ACTIVIDAD: ¿Cómo seguiría la crónica sobre el trigésimo aniversario de la RASD después de su última frase? Escribe esa continuación.

TEXTO SELECCIONADO:
****************************************

Un desfile militar y numerosos actos institucionales coparon ayer los fastos del trigésimo aniversario de la proclamación de la República Árabe Saharaui Democrática, la RASD. Durante el evento, que tuvo lugar en Tifariti, uno de los principales campamentos de la organización independentista en el sudoeste de Argelia, en las proximidades de Tinduf, el presidente de la RASD, Mohamed Abdelaziz, hizo un llamamiento a «la responsabilidad de España en el sufrimiento del pueblo saharaui», tachando de «vergonzosa» la retirada española en 1975 de la que fue su provincia.
Abdelaziz también denunció la represión que Marruecos continúa ejerciendo sobre «los territorios ocupados» y, ante una nutrida presencia de delegaciones procedentes de diversos países africanos, europeos y latinoamericanos, advirtió que «la situación gana en peligrosidad cada día» y que «el pueblo saharaui no se mantendrá indefinidamente con los brazos cruzados ante la intransigencia marroquí».

****************************************

(Entradas de la colección)
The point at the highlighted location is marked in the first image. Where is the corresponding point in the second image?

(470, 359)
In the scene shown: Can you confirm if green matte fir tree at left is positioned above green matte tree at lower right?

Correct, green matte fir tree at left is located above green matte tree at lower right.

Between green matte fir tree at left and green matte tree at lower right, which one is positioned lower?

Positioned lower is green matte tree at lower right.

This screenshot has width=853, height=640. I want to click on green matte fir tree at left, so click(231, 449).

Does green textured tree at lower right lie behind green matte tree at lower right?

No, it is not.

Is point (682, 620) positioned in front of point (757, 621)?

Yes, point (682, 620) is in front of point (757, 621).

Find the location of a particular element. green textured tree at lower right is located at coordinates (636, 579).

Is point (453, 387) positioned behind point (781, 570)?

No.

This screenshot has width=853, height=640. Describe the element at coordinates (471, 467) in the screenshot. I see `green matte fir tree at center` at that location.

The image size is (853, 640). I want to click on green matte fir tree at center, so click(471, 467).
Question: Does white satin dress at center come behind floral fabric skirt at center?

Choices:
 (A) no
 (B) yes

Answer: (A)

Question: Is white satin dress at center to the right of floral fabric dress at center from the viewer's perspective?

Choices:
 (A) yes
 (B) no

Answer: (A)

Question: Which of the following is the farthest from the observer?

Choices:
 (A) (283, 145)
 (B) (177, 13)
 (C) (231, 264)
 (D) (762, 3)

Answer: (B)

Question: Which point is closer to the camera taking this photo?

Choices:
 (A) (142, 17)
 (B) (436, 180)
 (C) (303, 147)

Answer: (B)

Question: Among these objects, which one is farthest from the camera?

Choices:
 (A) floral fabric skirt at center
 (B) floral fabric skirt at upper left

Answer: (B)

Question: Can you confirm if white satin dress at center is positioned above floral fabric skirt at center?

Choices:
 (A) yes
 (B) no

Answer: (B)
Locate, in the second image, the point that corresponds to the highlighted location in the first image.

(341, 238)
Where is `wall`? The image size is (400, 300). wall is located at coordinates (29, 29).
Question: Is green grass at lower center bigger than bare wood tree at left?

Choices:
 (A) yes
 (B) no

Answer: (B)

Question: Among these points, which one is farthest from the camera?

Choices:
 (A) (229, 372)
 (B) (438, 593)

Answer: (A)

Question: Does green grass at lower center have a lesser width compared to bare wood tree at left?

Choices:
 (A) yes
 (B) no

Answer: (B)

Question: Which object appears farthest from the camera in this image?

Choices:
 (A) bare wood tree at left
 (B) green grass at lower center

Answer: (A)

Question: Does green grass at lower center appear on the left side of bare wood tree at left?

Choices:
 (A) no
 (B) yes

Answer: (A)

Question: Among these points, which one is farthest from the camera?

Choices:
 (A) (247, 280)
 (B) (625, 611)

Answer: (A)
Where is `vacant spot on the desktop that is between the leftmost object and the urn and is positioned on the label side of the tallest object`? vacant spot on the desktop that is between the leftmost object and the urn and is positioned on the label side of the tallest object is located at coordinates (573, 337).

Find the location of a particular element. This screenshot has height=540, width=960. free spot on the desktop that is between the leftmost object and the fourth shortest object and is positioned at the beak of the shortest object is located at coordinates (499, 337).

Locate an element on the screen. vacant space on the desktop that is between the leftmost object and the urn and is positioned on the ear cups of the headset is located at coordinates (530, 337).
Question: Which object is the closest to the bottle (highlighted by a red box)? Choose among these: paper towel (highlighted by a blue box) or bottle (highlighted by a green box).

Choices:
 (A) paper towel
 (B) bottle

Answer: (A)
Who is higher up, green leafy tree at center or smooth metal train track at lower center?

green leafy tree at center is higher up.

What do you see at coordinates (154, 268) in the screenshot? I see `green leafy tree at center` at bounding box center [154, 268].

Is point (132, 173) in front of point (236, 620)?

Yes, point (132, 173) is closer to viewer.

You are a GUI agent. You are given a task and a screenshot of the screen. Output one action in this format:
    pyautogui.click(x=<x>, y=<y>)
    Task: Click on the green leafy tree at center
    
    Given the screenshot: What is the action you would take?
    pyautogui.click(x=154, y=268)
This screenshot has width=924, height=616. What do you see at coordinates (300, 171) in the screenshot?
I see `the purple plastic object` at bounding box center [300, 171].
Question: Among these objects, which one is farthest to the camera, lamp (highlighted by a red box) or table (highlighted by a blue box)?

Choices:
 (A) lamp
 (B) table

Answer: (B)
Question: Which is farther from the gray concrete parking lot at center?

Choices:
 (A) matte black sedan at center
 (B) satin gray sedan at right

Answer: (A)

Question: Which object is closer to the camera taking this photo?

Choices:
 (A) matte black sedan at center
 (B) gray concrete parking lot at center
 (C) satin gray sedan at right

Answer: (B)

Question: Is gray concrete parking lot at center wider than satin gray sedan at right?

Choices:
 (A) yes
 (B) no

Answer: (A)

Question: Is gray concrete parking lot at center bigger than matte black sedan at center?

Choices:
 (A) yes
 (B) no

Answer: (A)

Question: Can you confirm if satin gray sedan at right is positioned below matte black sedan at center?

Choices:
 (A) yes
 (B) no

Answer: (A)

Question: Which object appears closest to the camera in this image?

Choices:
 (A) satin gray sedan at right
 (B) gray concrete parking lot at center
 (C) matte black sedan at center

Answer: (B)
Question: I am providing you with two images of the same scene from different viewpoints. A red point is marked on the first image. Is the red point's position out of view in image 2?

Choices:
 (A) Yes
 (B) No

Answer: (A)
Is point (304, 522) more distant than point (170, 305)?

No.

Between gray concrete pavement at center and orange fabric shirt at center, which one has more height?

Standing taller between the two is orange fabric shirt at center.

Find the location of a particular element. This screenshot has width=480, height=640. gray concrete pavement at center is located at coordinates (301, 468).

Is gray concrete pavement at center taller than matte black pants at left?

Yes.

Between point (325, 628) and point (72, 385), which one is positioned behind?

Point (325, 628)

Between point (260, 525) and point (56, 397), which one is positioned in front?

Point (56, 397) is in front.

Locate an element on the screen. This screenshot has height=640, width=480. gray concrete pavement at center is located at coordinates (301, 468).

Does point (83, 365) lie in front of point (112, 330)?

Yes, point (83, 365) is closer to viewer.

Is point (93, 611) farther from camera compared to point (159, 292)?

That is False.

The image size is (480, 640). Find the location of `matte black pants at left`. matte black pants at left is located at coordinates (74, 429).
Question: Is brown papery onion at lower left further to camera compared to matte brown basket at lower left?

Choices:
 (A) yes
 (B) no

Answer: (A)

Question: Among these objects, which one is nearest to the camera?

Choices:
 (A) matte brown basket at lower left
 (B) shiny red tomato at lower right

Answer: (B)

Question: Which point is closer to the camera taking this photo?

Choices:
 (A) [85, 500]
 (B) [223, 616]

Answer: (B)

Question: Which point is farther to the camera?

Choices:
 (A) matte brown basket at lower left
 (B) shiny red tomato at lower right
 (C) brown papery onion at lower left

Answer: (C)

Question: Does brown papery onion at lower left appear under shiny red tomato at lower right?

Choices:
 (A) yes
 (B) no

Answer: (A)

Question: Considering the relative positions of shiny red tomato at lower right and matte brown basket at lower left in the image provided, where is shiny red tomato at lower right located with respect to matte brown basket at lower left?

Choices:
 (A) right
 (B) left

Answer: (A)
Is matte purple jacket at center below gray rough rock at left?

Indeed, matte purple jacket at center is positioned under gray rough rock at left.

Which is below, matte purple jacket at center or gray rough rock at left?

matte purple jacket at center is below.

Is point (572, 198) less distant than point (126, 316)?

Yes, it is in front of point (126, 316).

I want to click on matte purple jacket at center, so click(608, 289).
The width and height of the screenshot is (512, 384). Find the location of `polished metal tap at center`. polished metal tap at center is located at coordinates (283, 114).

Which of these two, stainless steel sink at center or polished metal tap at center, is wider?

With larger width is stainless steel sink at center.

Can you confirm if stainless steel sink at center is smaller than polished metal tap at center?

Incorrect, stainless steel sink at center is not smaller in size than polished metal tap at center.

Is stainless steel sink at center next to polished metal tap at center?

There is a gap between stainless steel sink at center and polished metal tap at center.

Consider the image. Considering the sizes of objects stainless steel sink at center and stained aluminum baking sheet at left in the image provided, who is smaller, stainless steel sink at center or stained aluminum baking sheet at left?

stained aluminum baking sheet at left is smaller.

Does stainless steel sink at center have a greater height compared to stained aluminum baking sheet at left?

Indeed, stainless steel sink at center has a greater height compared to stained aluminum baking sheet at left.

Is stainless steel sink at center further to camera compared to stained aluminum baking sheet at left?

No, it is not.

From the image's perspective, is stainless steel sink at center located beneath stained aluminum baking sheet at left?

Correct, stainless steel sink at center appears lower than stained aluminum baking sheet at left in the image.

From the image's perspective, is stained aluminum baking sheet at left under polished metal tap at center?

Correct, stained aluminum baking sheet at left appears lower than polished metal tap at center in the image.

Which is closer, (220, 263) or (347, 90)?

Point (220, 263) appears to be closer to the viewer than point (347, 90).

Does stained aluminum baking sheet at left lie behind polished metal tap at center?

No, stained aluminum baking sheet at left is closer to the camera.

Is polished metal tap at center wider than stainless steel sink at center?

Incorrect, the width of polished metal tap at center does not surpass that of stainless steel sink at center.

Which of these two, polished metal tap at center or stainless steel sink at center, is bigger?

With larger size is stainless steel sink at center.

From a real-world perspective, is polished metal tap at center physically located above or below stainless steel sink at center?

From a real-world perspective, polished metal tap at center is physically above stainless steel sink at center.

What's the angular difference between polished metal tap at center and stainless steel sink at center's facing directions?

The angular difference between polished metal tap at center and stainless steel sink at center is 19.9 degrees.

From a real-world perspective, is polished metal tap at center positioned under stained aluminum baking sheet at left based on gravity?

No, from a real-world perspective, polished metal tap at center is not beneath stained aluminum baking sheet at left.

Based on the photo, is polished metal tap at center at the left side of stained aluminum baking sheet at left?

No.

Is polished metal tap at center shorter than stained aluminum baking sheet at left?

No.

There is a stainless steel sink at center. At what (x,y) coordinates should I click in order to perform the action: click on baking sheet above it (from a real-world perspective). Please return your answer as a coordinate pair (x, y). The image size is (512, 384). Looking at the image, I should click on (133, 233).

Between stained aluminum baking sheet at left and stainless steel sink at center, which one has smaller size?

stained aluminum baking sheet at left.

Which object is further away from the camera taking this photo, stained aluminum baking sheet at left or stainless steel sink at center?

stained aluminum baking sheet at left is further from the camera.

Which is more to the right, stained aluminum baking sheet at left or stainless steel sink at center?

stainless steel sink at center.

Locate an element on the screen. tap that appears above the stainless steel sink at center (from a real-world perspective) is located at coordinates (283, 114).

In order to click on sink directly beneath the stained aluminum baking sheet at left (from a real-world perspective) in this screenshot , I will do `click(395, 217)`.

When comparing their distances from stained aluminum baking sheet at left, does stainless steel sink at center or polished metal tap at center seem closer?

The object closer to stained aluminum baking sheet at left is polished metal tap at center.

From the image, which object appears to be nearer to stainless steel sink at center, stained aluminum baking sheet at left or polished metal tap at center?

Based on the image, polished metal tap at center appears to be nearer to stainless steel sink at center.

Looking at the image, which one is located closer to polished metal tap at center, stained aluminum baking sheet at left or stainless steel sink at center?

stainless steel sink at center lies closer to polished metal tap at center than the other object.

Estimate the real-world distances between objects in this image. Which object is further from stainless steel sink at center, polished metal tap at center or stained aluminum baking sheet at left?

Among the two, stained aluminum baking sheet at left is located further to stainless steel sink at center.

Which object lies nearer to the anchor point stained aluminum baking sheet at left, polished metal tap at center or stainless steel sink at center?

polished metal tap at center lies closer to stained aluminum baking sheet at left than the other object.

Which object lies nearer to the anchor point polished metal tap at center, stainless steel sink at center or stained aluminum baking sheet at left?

****************************************

RESPUESTA:
La celebración del aniversario de la RASD, estado reconocido por 80 países, tiene lugar en medio de un panorama de llegada de convoyes con ayuda. Hace un par de semanas fuertes lluvias originaron graves inundaciones que, según la Media Luna Roja, destruyeron de forma total o parcial las viviendas de 12.000 familias.